Itemized modification records:
***

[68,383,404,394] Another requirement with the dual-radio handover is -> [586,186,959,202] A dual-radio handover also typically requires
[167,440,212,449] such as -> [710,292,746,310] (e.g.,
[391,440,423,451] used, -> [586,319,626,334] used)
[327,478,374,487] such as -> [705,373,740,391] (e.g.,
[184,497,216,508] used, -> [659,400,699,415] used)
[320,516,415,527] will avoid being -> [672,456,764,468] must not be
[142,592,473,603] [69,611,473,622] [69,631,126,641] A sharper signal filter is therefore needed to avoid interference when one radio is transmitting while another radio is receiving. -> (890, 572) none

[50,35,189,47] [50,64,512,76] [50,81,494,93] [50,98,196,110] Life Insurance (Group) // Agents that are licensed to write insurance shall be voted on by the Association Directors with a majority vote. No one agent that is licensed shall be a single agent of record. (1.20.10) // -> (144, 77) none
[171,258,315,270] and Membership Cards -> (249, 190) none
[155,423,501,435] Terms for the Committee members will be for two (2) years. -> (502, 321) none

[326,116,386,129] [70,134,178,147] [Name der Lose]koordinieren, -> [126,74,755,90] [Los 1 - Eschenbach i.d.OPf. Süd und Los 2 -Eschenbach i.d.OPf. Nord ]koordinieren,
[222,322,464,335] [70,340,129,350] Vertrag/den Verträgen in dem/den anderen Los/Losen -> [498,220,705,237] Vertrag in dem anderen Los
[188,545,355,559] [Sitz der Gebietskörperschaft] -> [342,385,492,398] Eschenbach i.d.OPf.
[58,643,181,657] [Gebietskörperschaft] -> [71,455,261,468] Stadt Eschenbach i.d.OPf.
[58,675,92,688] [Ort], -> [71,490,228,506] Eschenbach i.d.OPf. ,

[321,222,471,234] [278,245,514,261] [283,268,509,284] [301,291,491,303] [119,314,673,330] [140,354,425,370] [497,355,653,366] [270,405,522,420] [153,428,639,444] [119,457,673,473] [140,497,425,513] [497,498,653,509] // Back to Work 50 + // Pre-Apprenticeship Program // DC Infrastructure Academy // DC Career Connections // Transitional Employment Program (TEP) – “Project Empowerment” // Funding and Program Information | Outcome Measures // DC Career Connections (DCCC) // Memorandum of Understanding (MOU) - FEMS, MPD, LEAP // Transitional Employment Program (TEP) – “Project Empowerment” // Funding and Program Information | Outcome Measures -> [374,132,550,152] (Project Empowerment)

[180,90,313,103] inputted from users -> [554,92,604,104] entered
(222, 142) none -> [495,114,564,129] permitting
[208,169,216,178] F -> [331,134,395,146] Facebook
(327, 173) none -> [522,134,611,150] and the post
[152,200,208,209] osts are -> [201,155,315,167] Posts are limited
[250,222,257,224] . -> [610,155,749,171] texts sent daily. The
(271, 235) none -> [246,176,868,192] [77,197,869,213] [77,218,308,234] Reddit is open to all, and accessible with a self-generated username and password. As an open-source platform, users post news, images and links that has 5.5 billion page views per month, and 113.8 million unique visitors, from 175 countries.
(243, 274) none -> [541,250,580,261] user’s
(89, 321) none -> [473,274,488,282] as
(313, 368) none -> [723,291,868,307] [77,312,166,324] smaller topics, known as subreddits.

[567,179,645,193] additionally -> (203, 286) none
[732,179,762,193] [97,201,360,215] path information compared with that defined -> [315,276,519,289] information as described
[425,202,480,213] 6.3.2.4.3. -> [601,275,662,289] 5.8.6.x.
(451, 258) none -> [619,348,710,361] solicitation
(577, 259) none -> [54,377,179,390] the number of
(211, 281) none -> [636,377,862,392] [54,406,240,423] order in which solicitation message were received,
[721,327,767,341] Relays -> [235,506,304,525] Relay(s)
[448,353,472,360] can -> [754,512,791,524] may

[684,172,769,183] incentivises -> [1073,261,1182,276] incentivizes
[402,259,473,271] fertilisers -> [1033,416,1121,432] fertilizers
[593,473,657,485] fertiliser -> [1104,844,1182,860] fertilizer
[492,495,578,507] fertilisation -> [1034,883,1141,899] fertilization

***

:: What the exercise asks ::
Please let your answer be exactly the lines from the one holding "[152,200,208,209] osts are" through the last line of the entries above, both ends included.

:: Response for this exercise ::
[152,200,208,209] osts are -> [201,155,315,167] Posts are limited
[250,222,257,224] . -> [610,155,749,171] texts sent daily. The
(271, 235) none -> [246,176,868,192] [77,197,869,213] [77,218,308,234] Reddit is open to all, and accessible with a self-generated username and password. As an open-source platform, users post news, images and links that has 5.5 billion page views per month, and 113.8 million unique visitors, from 175 countries.
(243, 274) none -> [541,250,580,261] user’s
(89, 321) none -> [473,274,488,282] as
(313, 368) none -> [723,291,868,307] [77,312,166,324] smaller topics, known as subreddits.

[567,179,645,193] additionally -> (203, 286) none
[732,179,762,193] [97,201,360,215] path information compared with that defined -> [315,276,519,289] information as described
[425,202,480,213] 6.3.2.4.3. -> [601,275,662,289] 5.8.6.x.
(451, 258) none -> [619,348,710,361] solicitation
(577, 259) none -> [54,377,179,390] the number of
(211, 281) none -> [636,377,862,392] [54,406,240,423] order in which solicitation message were received,
[721,327,767,341] Relays -> [235,506,304,525] Relay(s)
[448,353,472,360] can -> [754,512,791,524] may

[684,172,769,183] incentivises -> [1073,261,1182,276] incentivizes
[402,259,473,271] fertilisers -> [1033,416,1121,432] fertilizers
[593,473,657,485] fertiliser -> [1104,844,1182,860] fertilizer
[492,495,578,507] fertilisation -> [1034,883,1141,899] fertilization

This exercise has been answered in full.